This is the largest and most well known project management designation with 650,000 people certified worldwide. Issued by the Project Management Institute (PMI) based in the United States, it gives you the initials “PMP” after your name.
The PMI issues a PMP Handbook which lists all the details. The short version is below.
To get PMP certified, you need to have a U.S. high school diploma or global equivalent. You also need to obtain 35 hours of formal project management education prior to making the application and taking the exam. This formal education can be obtained from a PMI Registered Education Provider (REP) or from a non-approved vendor if you supply a course overview.
Prior to taking the exam to become certified, you must have 60 months (five years) of project management experience during which at least 7,500 hours were spent leading or directing project(s).
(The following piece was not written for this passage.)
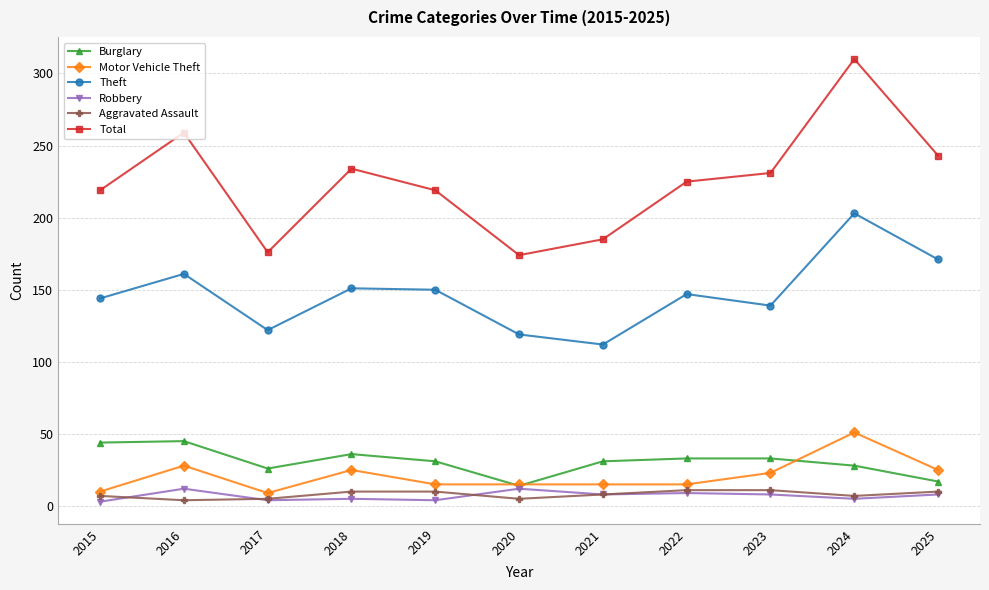

What is the value of the Aggravated Assault point at the 4th from the left?

10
Alternatively, if you hold a 4-year degree (in anything), from an american university or the global equivalent the requirement goes down to 36 months (three years) and 4,500 hours.
Time to Certification
If you diligently study the PMBOK guide, read 1-2 other project management books, and take an online course you should be looking at around 2-3 months in your spare time (say, 20 hours per week). If you don’t have this much time per week, count on longer.
However, it is not fair to say that the PMBOK is the only source you need for the exam. Firstly, it is not considered by the PMI to be the official exam syllabus. It is not a chronological, step by step knowledge base upon which the exam questions are based, although it does include most of it.
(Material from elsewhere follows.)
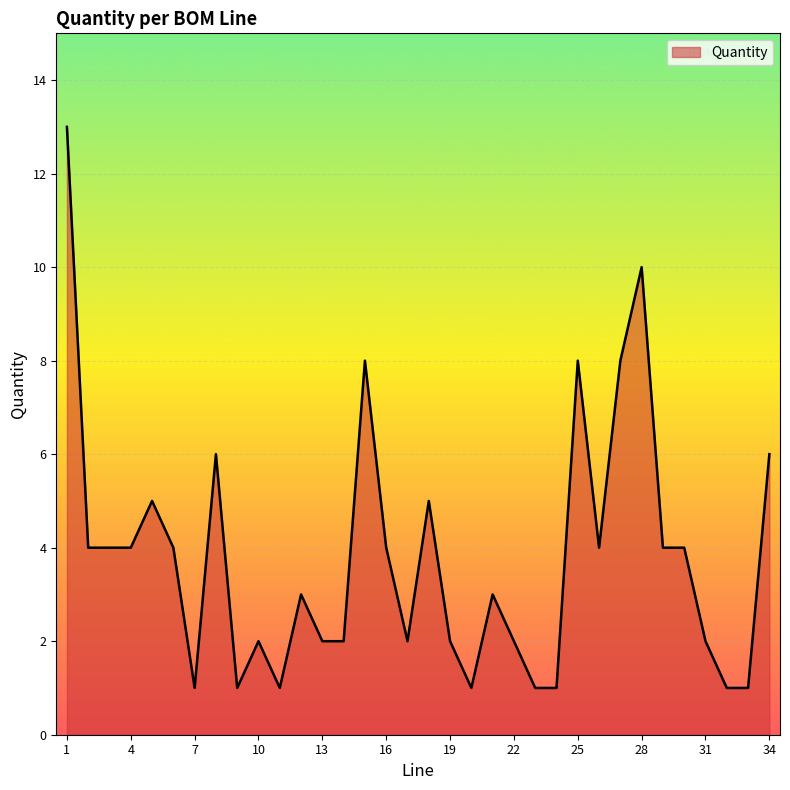

Does the chart display data point markers on the line(s)?

No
And secondly, its writing style is not an easy read. Do not expect a straight forward, methodical guide to project management. It is highly analytical and generalizes the “art” of project management into analytical structures. Project management is an art as well as a science, and the science must be grasped first to allow the art form to flourish. The PMBOK does an excellent job of defining the “science” but reading it cover to cover will not give you a good idea of how to perform important project management functions, which you will need to know for the exam.
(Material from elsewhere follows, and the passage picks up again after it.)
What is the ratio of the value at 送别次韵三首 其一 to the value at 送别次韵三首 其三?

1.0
As of February 2016, the cost is US$555 (€465) to write the exam. This does not include the formal education component (35 hours prior to writing the exam) which can run from a few hundred U.S. dollars for an online course to several thousand for training at a university or college. There are also many “boot camps” which offer on site training and claim to give you the knowledge to write the exam after several days to one week of intensive training.
Becoming a PMI member saves you more money on the exam fee than the membership costs ($129 vs. $150) therefore it is a good idea to get a PMI membership first. It gives you access to a free electronic version of the PMBOK and you will receive PMI’s PMNetwork magazine in the mail. It also gives you many free resources on PMI’s website.
The credential maintenance requirements are to obtain 60 Professional Development Units (PDU’s) over each three year period in three categories: Technical, Leadership, and Business Management. In general terms, you must complete a 3-4 day course yearly. The yearly PMI maintenance fee is US$150/year.
According to the Project Management Institute’s Earning Power: Project Management Salary Survey, Ninth Edition (2015), which involved 26,000 respondents in 34 countires (free download from the PMI), survey respondents holding a PMP certification indicated a 20% higher salary than those without certification.
The median annual salary across all countries, roles, and experience levels was $81,000 USD. The bottom quartile (75% greater than) income was $53,689 USD. The top quartile (25% greater than) was $110,000 USD.
As one might expect, the range by experience level is quite high. In Singapore, for example, entry level project managers reported $47,657 USD and those with greater than 20 years experience reported $131,972 USD, a range of 177%. In the UK, the range was $60,441 USD to $115,276. In the United States, the range was $74,900 to $125,000.
The five biggest factors were:
- Country of employment
- Number of years of experience in project management
- PMP certification status
- Average size of projects managed
The differences from country to country were the biggest differentiator on an absolute basis but do not take into account cost of living differences. The number of years of experience in project management is something you can’t control except to avoid career changes. Thus, the three biggest factors for an aspiring project manager who wishes to increase their salary is to concentrate on the certification status, position/role in the company and average size of projects.